I have accepted now that I am very emotional when it comes to my dolls, and that every time I make one, a part of me gets better. Learns something. There's progress.
With dolls like Anne, there is an enormeous amount of inner work. Childhood trauma, pain, memories. As I breathe those out, I relive those moments, and I try my best to set them free. To take strength from the valour of the person who requested the doll. To take after their example. And I always come out shaky, very undone. Stripped of my carapace, bare-boned, alive.
It's an organic process and I never know what or who is going to come out, both in the doll and in me. Dollmaking comes in a shroud of mystery. These parcels of wool flesh are absolutely full of manna for my soul. While it may be weeks or months before I can process all that Anne awakened, I will persist. Little mexican warrior.
When people ask me "what I do" is so hard to describe. A few years ago I couldn't even say I made dolls. I do, but that's not what I do. Can I say "I make vials for people's imagination, so that they can enjoy freedom in their busy lives?". Or "I use cloth and wool to recreate inner children". Or "I fashion little people in order to heal my life and become a better human". Or "I craft a life of intention by using my hands, laser-focusing my energy into dolls and stories". Or this one "I envision a life full of wonder, and I send people the biggest gifts of my heart so that they can feel it too".
We will never know what I should say. And perhaps saying anything like the above sentences would strike a chord with people, or send them running. Awkward dinner party guests they would be. But it's nevertheless a conversation I have, with me mostly. I do talk incessantly inside my hear, if only to keep myself in check.
My dear Pariz,
Although I have never met you in this so called "real life", I want you to know you are my friend now. A kinship awakened in me when I read your story. How could I've ever denied you this doll? The first day you wrote to me I felt sweat tricking down my spine and inner tremors shake my world. I knew then. That's why I said yes.
I know I tried, unsuccessfully, to steer you a little away. Maybe this other doll would be better suited for the age you wanted to represent…anticipating the inner work that a Petite Fig creates in me. There is always a tear of loneliness attached to their heart, the losing of their childhood. But I am very glad you didn't listen to me, because Anne needed to come out like this. In such form, with such grandeur.
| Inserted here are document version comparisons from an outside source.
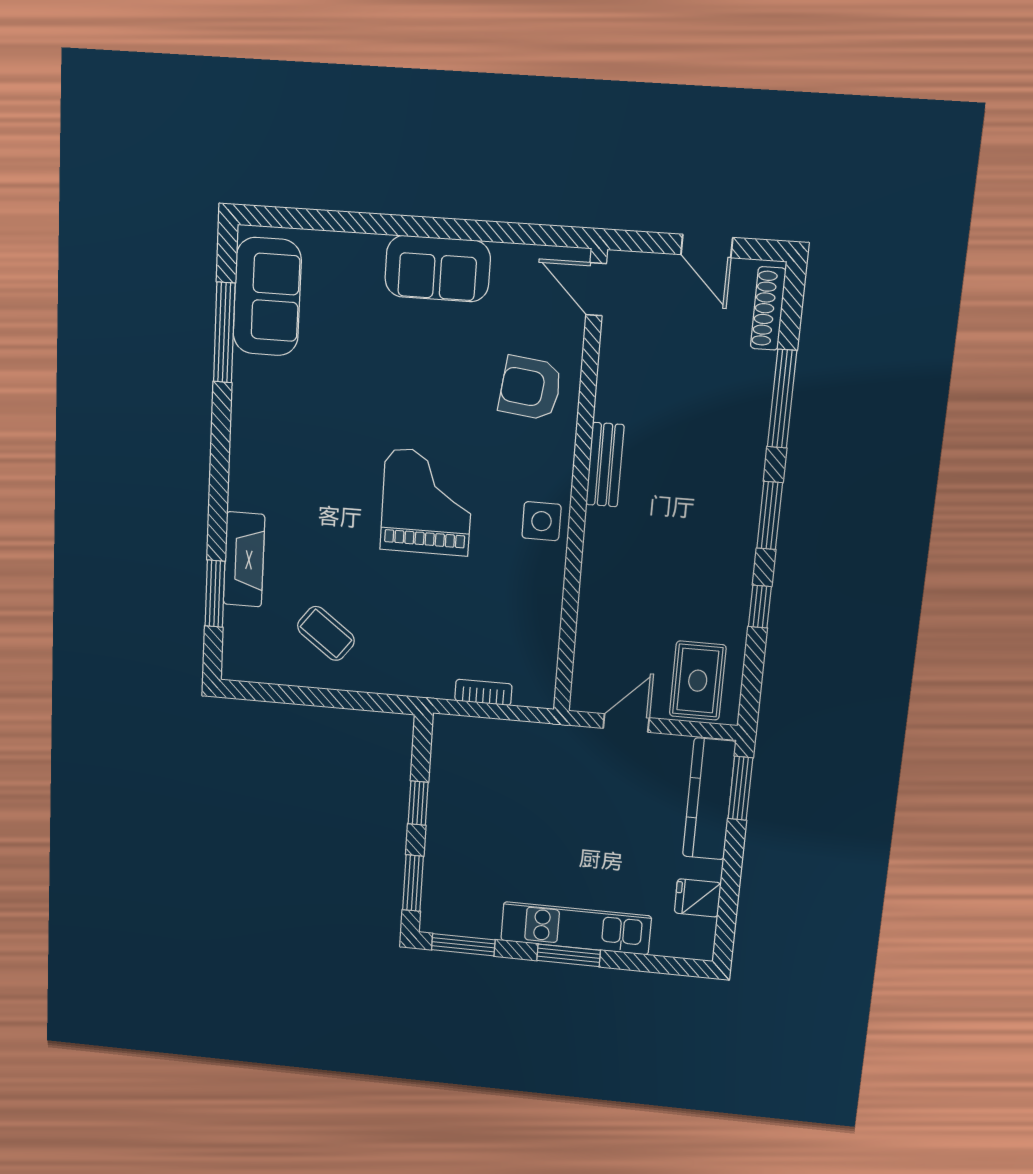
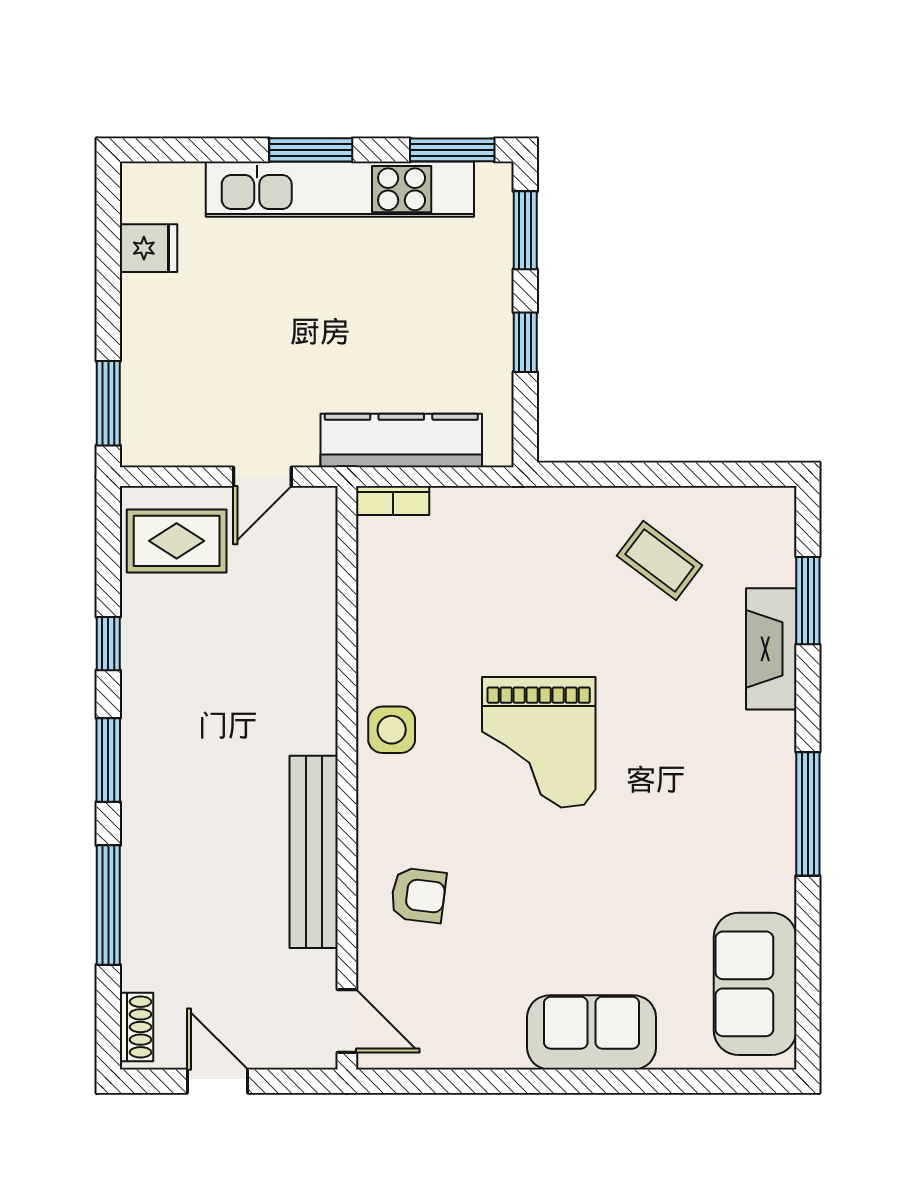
sofa: (438, 269) -> (592, 1032), moved
shoe rack: (768, 308) -> (137, 1027), width x0.70
window: (224, 332) -> (808, 814), moved
armchair: (530, 388) -> (418, 895), width x0.72, depth x0.72
bench: (605, 465) -> (314, 852), width x1.86, depth x1.21
rug: (698, 681) -> (177, 541), turned 90
bookcase: (483, 692) -> (393, 500), moved
kitchen counter: (709, 799) -> (401, 440), moved, turned -90
kitchen unit: (576, 928) -> (340, 189), width x1.36

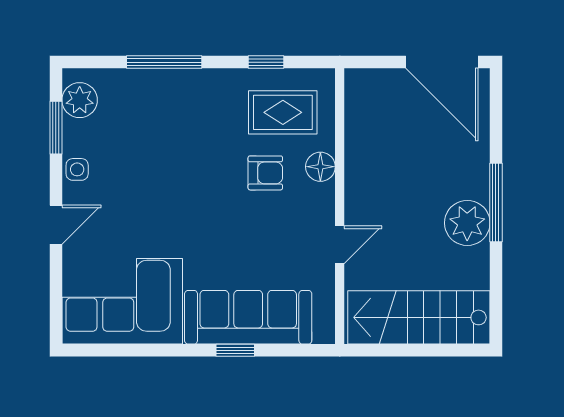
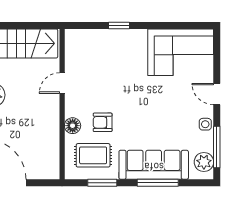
window: (266, 62) -> (102, 183), width x1.50
window: (56, 128) -> (217, 147), width x1.44
door: (56, 225) -> (217, 94), hinge flipped
sofa: (248, 317) -> (154, 165), moved, turned 180

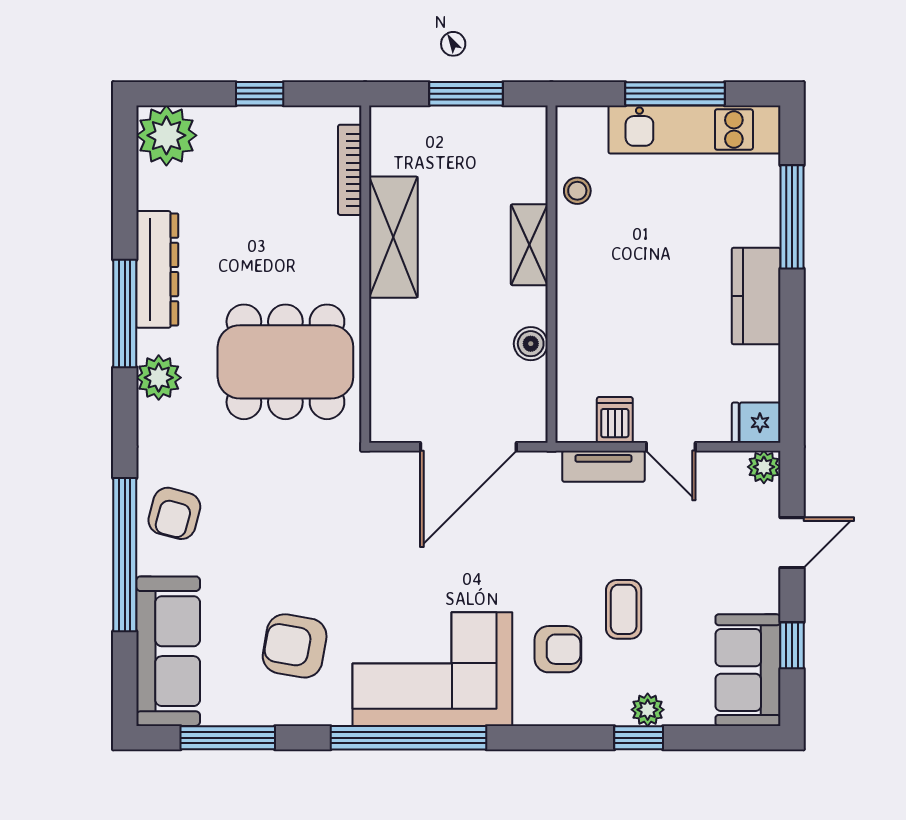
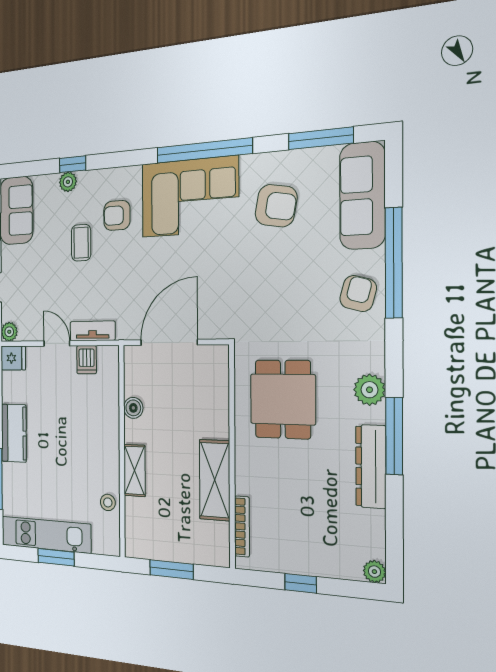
window: (675, 94) -> (56, 557), width x0.69
plant: (166, 135) -> (374, 572), width x0.53, depth x0.53
dining table: (285, 362) -> (283, 399), width x0.73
Her sun-warmed cheeks represent your California summers, your trips to the pool, to the library. Her soaring eyes change with the light, I promise. Her sheepish grin is full of mirth and mischief. Her old-fashioned clothes and her ingenuity reminds me of the feeling of being with Grandma. That all-knowing, full loving mother.
She has grand ideas, and big hopes (as big as rocks she says) inside her heart. She hopes to become an initiate in this life by way of bramble bonfires, with chants to the heavens and many scraped knees. Dig up those old devils and make them sing and dance with us! feed them honey and oats, and let them go away in peace and laughter. Away with them.
If you have given me one thing, dear friend, is this: we are never too old to mend.